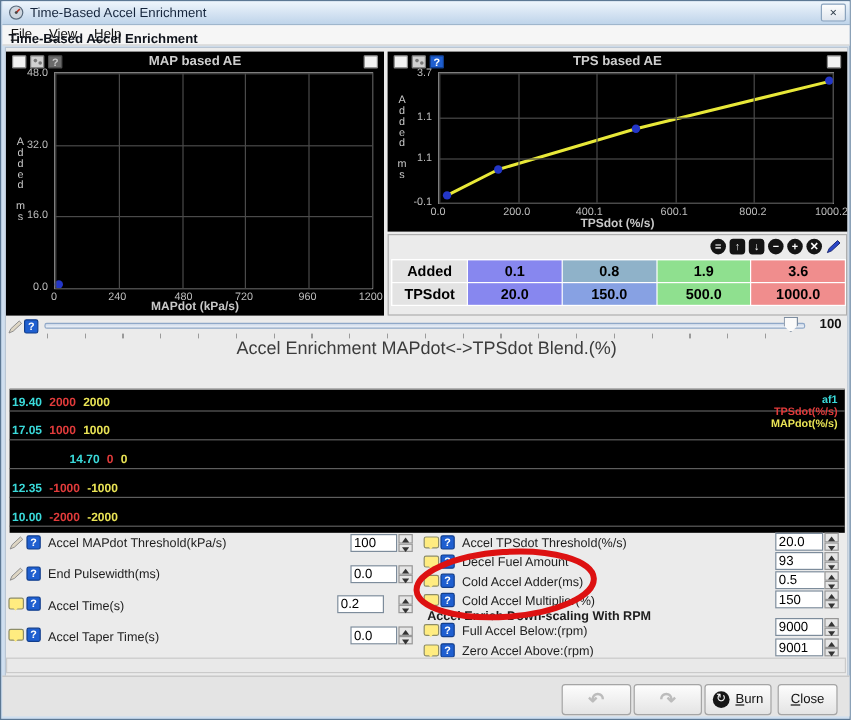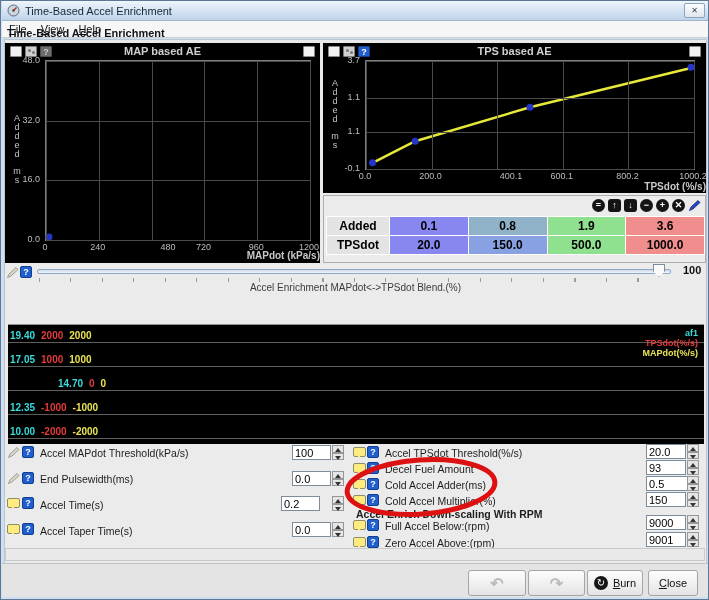--- a/index.html
+++ b/index.html
@@ -198,7 +198,7 @@
     <div class="xlab" style="top:138px;">TPSdot (%/s)</div>
   <div class="tick xt" style="left: 42px; top: 128px;">0.0</div>
       <div class="tick xt" style="left: 107.587px; top: 128px;">200.0</div>
-      <div class="tick xt" style="left: 188px; top: 128px; text-align: center;">400.1</div>
+      <div class="tick xt" style="left: 168px; top: 128px; text-align: center;">400.1</div>
       <div class="tick xt" style="left: 238.793px; top: 128px;">600.1</div>
       <div class="tick xt" style="left: 304.413px; top: 128px;">800.2</div>
       <div class="tick xt" style="left: 370px; top: 128px;">1000.2</div>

_____

What this task involves:
Could the material above be given again exactly, pictures excluded?

Reply to the task:
--- a/index.html
+++ b/index.html
@@ -198,7 +198,7 @@
     <div class="xlab" style="top:138px;">TPSdot (%/s)</div>
   <div class="tick xt" style="left: 42px; top: 128px;">0.0</div>
       <div class="tick xt" style="left: 107.587px; top: 128px;">200.0</div>
-      <div class="tick xt" style="left: 188px; top: 128px; text-align: center;">400.1</div>
+      <div class="tick xt" style="left: 168px; top: 128px; text-align: center;">400.1</div>
       <div class="tick xt" style="left: 238.793px; top: 128px;">600.1</div>
       <div class="tick xt" style="left: 304.413px; top: 128px;">800.2</div>
       <div class="tick xt" style="left: 370px; top: 128px;">1000.2</div>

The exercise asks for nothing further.